— Почему ты не живешь здесь? — спросила Фелисити. — Такой красивый дом.
— Это дом моего отца. Я не могу существовать в его тени. И я не люблю безлюдья. Кроме того, он уже не мой. Теперь он принадлежит Маргарет. Она даже не знает, что у меня есть ключ.
— Хозяйка дома — твоя падчерица?
— Это ее месть, — сказал Уильям.
— Месть за что? — спросила Фелисити. Но он не захотел ответить. Сменил тему и стал рассказывать, что дом сначала назывался летним и был построен в 1919 году, когда отец вернулся после войны из Европы.
— Что он там делал?
— Отказывался воевать с фрицами. Он был квакер, по идейным соображениям не участвовал в боевых действиях, только водил санитарную машину. Его заставили целый год вытаскивать трупы из жидкой грязи под Пасхендале, это такой городишко в Бельгии.

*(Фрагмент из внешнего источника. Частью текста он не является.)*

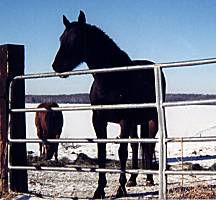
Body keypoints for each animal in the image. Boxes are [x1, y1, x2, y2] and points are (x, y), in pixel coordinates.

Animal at [52, 11, 165, 198]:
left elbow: (122, 153)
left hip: (151, 120)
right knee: (137, 146)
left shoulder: (124, 120)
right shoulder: (99, 120)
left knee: (148, 146)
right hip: (136, 123)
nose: (57, 66)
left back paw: (148, 179)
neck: (111, 78)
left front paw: (120, 188)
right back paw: (133, 180)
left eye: (77, 38)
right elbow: (102, 152)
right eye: (61, 39)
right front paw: (99, 190)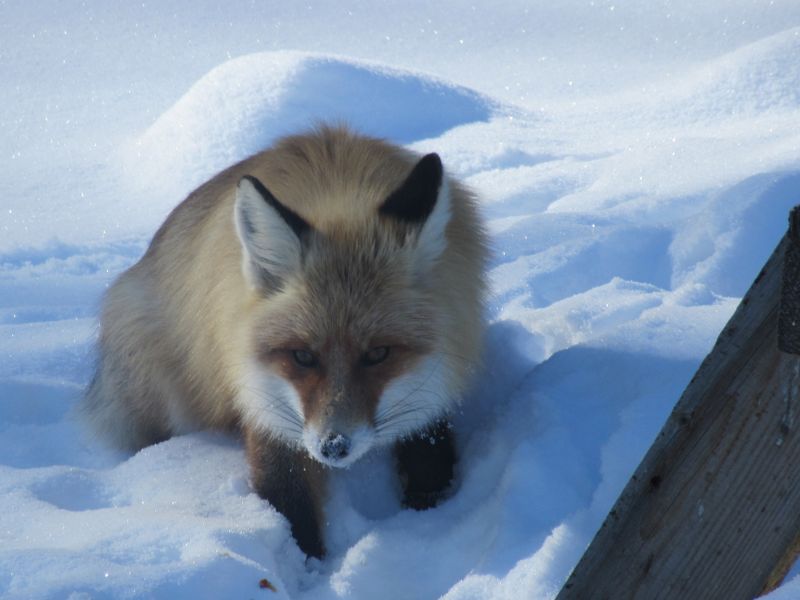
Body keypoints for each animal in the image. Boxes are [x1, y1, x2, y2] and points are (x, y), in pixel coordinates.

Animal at [83, 125, 488, 558]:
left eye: (378, 354)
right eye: (302, 356)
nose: (333, 447)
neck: (339, 189)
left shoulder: (433, 387)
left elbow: (431, 461)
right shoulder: (264, 399)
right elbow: (288, 498)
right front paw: (305, 564)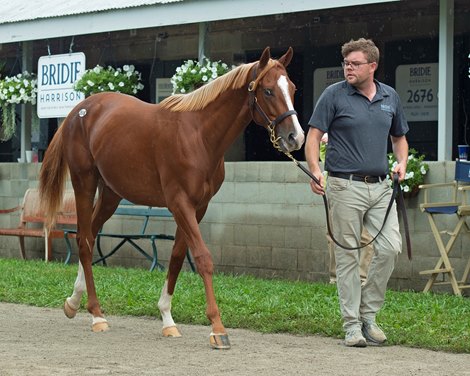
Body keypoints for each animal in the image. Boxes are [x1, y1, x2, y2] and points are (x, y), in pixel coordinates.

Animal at [39, 47, 304, 350]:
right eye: (269, 91)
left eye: (292, 88)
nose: (296, 137)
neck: (198, 134)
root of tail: (77, 112)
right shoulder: (180, 203)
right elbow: (202, 257)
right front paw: (217, 328)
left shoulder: (198, 207)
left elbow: (178, 256)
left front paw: (167, 319)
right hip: (85, 182)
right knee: (83, 240)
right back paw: (96, 314)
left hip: (111, 194)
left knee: (91, 236)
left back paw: (73, 302)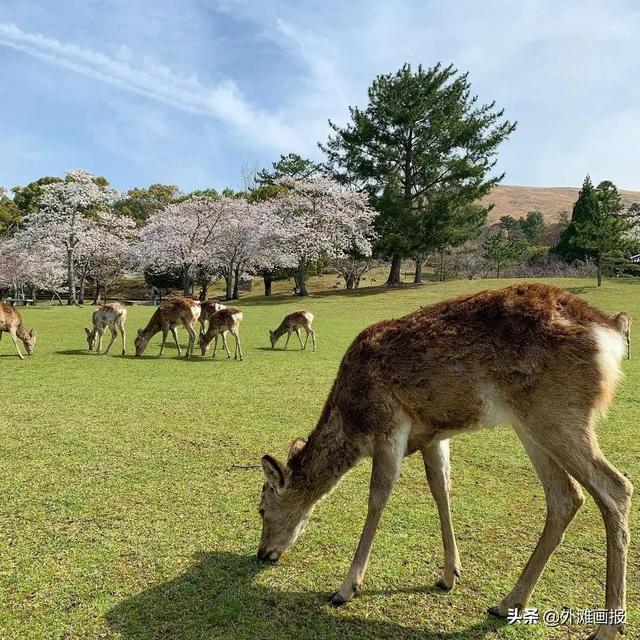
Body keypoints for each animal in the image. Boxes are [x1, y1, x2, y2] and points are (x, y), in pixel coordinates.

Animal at [258, 284, 632, 640]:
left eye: (260, 508)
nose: (262, 553)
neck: (352, 420)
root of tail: (611, 330)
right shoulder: (433, 434)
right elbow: (440, 488)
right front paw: (450, 574)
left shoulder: (389, 424)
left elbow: (378, 497)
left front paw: (346, 588)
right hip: (530, 423)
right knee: (565, 496)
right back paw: (508, 603)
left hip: (557, 412)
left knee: (616, 487)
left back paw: (607, 627)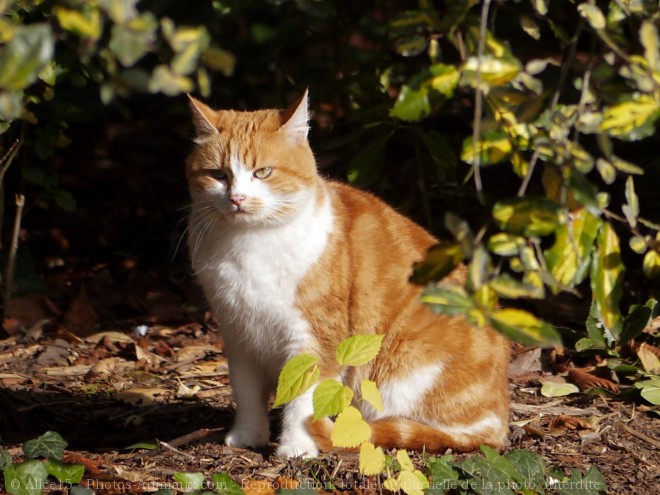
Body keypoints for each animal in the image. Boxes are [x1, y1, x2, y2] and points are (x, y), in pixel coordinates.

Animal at [186, 91, 510, 460]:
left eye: (263, 172)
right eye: (218, 174)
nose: (237, 198)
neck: (249, 245)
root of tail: (501, 415)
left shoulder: (314, 337)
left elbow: (304, 397)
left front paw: (297, 445)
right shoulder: (238, 333)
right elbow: (246, 391)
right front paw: (248, 435)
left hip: (406, 367)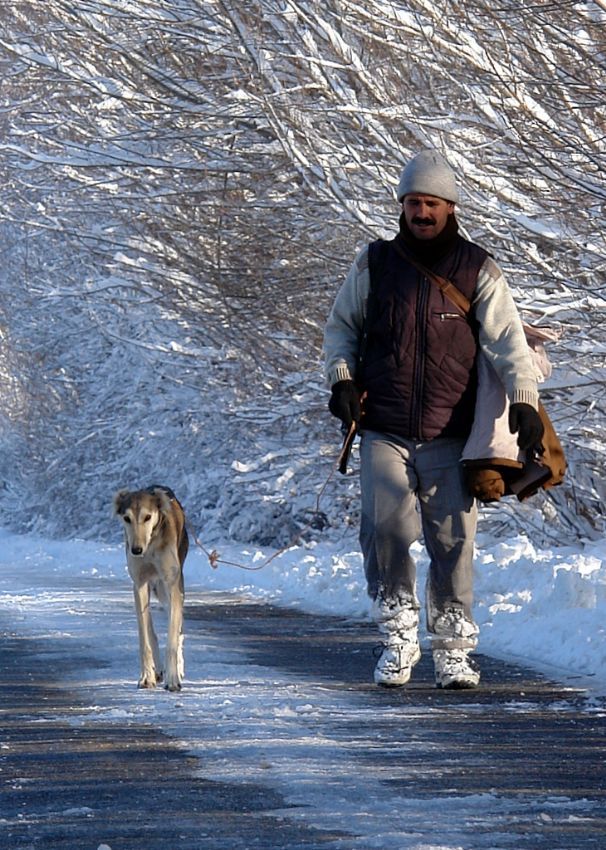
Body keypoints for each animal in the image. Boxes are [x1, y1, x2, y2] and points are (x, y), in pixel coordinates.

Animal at [114, 484, 189, 688]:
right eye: (127, 518)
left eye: (148, 517)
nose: (136, 550)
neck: (151, 545)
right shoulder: (139, 583)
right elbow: (144, 638)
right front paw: (146, 676)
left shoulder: (172, 584)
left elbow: (172, 638)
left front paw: (173, 678)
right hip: (152, 587)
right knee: (151, 630)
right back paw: (157, 671)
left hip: (166, 589)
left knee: (178, 629)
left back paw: (177, 669)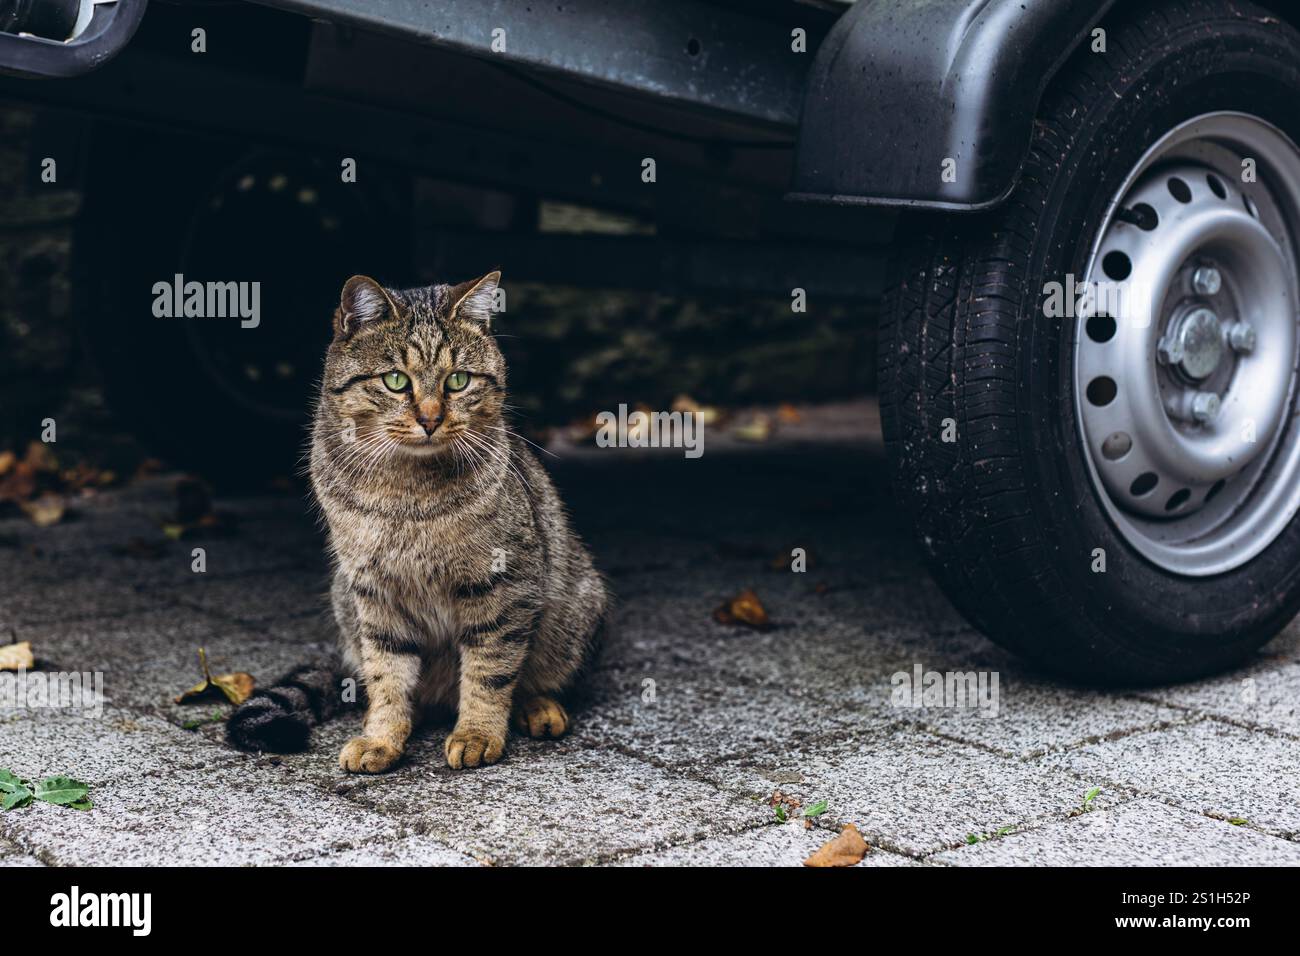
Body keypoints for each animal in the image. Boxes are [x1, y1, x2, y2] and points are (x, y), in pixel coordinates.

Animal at [226, 273, 605, 775]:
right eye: (396, 381)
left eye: (458, 380)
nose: (429, 418)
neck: (407, 493)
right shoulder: (374, 591)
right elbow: (387, 676)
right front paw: (382, 737)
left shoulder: (504, 583)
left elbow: (490, 668)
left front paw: (478, 733)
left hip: (575, 608)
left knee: (535, 674)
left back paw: (538, 706)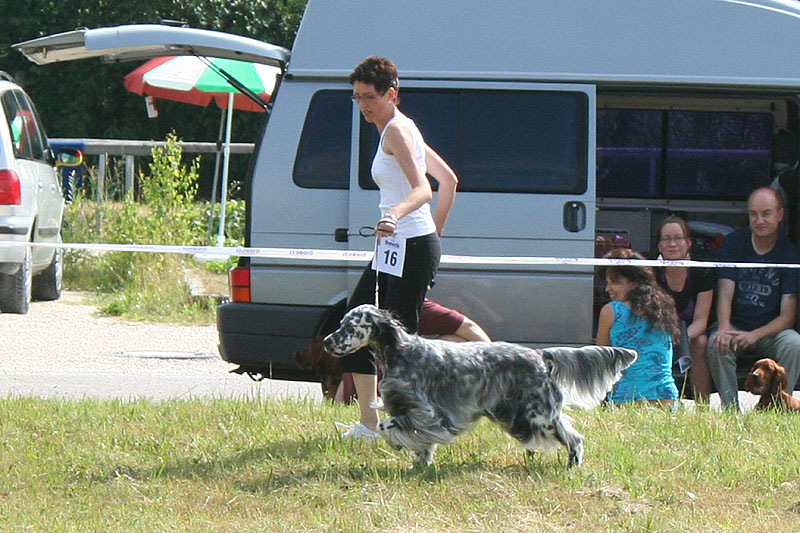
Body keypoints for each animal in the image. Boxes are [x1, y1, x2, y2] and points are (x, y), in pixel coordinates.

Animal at [323, 304, 638, 468]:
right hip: (525, 415)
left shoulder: (425, 411)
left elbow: (385, 425)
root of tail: (540, 355)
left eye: (349, 326)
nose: (326, 341)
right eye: (340, 323)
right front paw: (419, 464)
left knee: (575, 439)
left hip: (538, 415)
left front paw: (402, 445)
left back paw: (572, 465)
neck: (401, 351)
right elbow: (419, 443)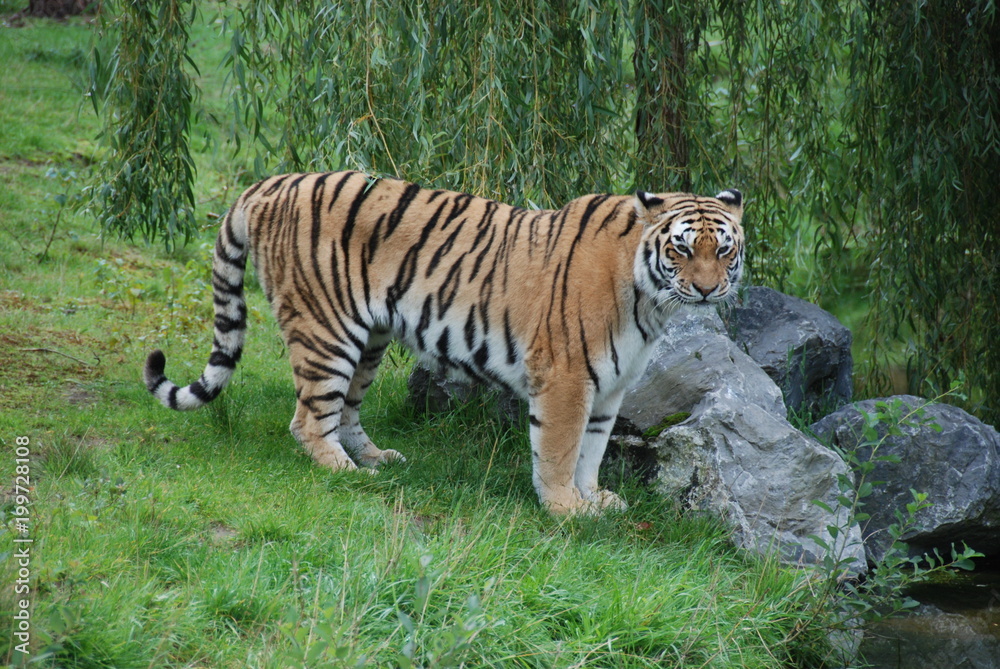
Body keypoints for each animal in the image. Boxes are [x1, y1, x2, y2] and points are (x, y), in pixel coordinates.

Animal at [146, 170, 744, 516]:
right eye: (682, 250)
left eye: (724, 250)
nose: (708, 289)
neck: (651, 301)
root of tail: (270, 183)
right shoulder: (567, 377)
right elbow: (559, 450)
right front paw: (564, 509)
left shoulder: (611, 387)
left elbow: (592, 450)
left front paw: (594, 499)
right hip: (327, 331)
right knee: (309, 417)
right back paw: (344, 472)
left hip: (370, 338)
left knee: (346, 409)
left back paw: (375, 458)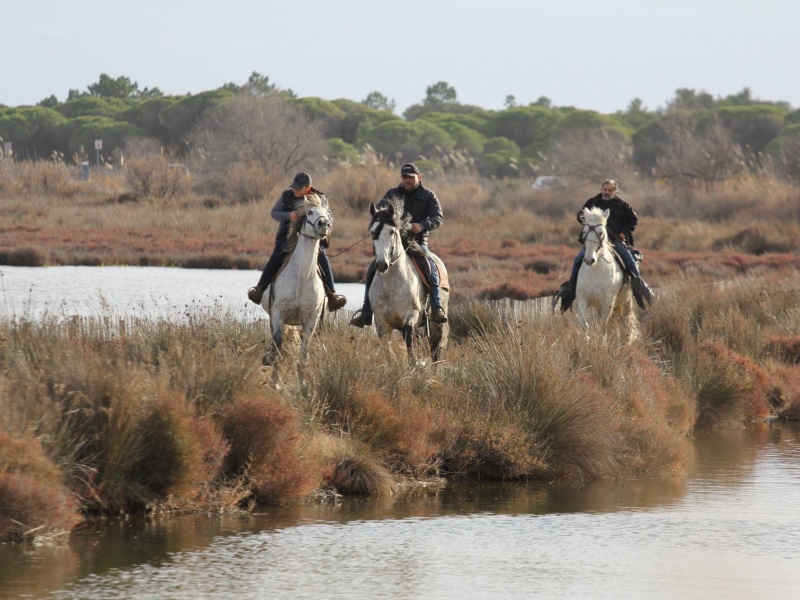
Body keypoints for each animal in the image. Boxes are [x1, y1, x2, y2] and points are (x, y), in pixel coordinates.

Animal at [262, 193, 332, 384]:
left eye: (328, 214)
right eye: (309, 212)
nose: (324, 224)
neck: (302, 276)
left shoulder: (311, 320)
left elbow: (304, 350)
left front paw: (302, 384)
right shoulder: (278, 313)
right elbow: (278, 341)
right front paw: (274, 378)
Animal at [576, 209, 636, 344]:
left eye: (601, 232)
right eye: (584, 231)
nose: (589, 260)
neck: (596, 270)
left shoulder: (607, 303)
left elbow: (604, 326)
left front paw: (603, 344)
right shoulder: (583, 300)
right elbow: (584, 324)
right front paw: (586, 341)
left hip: (626, 302)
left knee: (625, 322)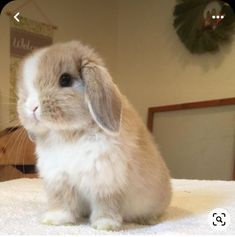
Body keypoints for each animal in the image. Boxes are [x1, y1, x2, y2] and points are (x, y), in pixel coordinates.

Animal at [16, 40, 171, 231]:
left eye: (65, 79)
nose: (32, 107)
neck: (69, 134)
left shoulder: (105, 181)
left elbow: (106, 204)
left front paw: (105, 225)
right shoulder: (59, 180)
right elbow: (62, 202)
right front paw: (55, 220)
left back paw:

Немецкие трупы, канадские, английские; их там много полегло и с той и с другой стороны. У него был выбор: либо это, либо домой — и за решетку.
— Но ведь война была наша, — удивилась Фелисити. — Европейская. Европейское безумие.
Великая Война, как ее называли, война за то, чтобы не было больше войн. Да только ничего не вышло. Вирус, как всегда, на время притих, затаился, погрузился в спячку, а потом снова всплыл, и опять все сначала. Война — это возвратное сумасшествие, вроде маниакально-депрессивного психоза у Эйнджел. Страны все время то готовятся к войне, то приходят в себя после войны. Вот чем все заняты. Сколько Фелисити их пережила, этих войн. Война в Эфиопии, Гражданская война в Испании, Вторая мировая война, Корея, Вьетнам, холодная война ядерного террора, война в Персидском заливе, война в Югославии. И всякий раз одно и то же: всеобщий ажиотаж, угрозы через третьи руки, упоение ложью, самохвальные фанфары. Вирус, конечно, мутировал, стал более опасным. Человеческие жертвы, прежде насчитывавшиеся только среди военных, теперь на девяносто процентов оказываются среди мирного населения. Даст Бог, следующую войну она уже не увидит.
— Да нет, — покачал головой Уильям. — Это была и американская война тоже. Немцы подбивали мексиканцев вторгнуться на территорию Соединенных Штатов. Моего отца призвали. Он был возмущен, что ему помешали заниматься живописью, но когда он возвратился домой, оказалось, что одна половина жителей Род-Айленда, изоляционисты, знать его не желает за то, что принимал участие в непопулярной войне, а другая половина считает его трусливым отказником. Тут он еще больше возмутился, построил летний дом вдали ото всех и назвал его “Пасхендале”, чтобы напоминал ему о бессмысленности войны. А когда спустя пять лет он женился на итало-американской католичке из Провиденса и на свадьбу никто не пришел, он и вовсе обозлился.
— Жить с обозленным отцом, должно быть, нелегко.
— Не на меня он злился, а на белый свет. Отказывался продавать свои картины. Считал, что нет никого, кто бы их мог оценить. Мать погибла, когда мне было четыре года, и с нею мой брат-близнец. В школу я ходил редко. Понятно, почему мне нравится “Фоксвуд”?
— Шум, огни, публика, — ответила она. — Это лучше, чем тишина, лес, круговорот времен года для таких сирот, как мы. Не говоря про деньги.
— Теперь ты знаешь обо мне все.
С него этого, по-видимому, было довольно.
— Совсем даже нет, — возразила Фелисити. — Я, кажется, знаю почему, но что и как, понятия не имею. Ты скрытный.
— У тебя тоже есть свои секреты.
— Мои — обыкновенные, которые в молодости имеют значение, а теперь уже не важно. Секс, бесстыдство, замужество ради денег, сумасшедшая дочь… Здесь и сейчас это уже к делу не относится.
Здесь и сейчас в странном зеленоватом свете, льющемся из широких окон, единственной осязаемой, постоянной реальностью остались только скульптуры и картины. В сравнении с ними Уильям и Фелисити — всего лишь мгновенные, мимолетные тени. Но этот дом ее принял, сумасшедший старик отнесся к ней вполне доброжелательно. Будь он сейчас жив, он бы, возможно, даже согласился продать ей какую-нибудь из картин. А по большей части в таких домах чувствуешь себя нежеланной гостьей, втирушей: нечего тебе здесь делать, убирайся.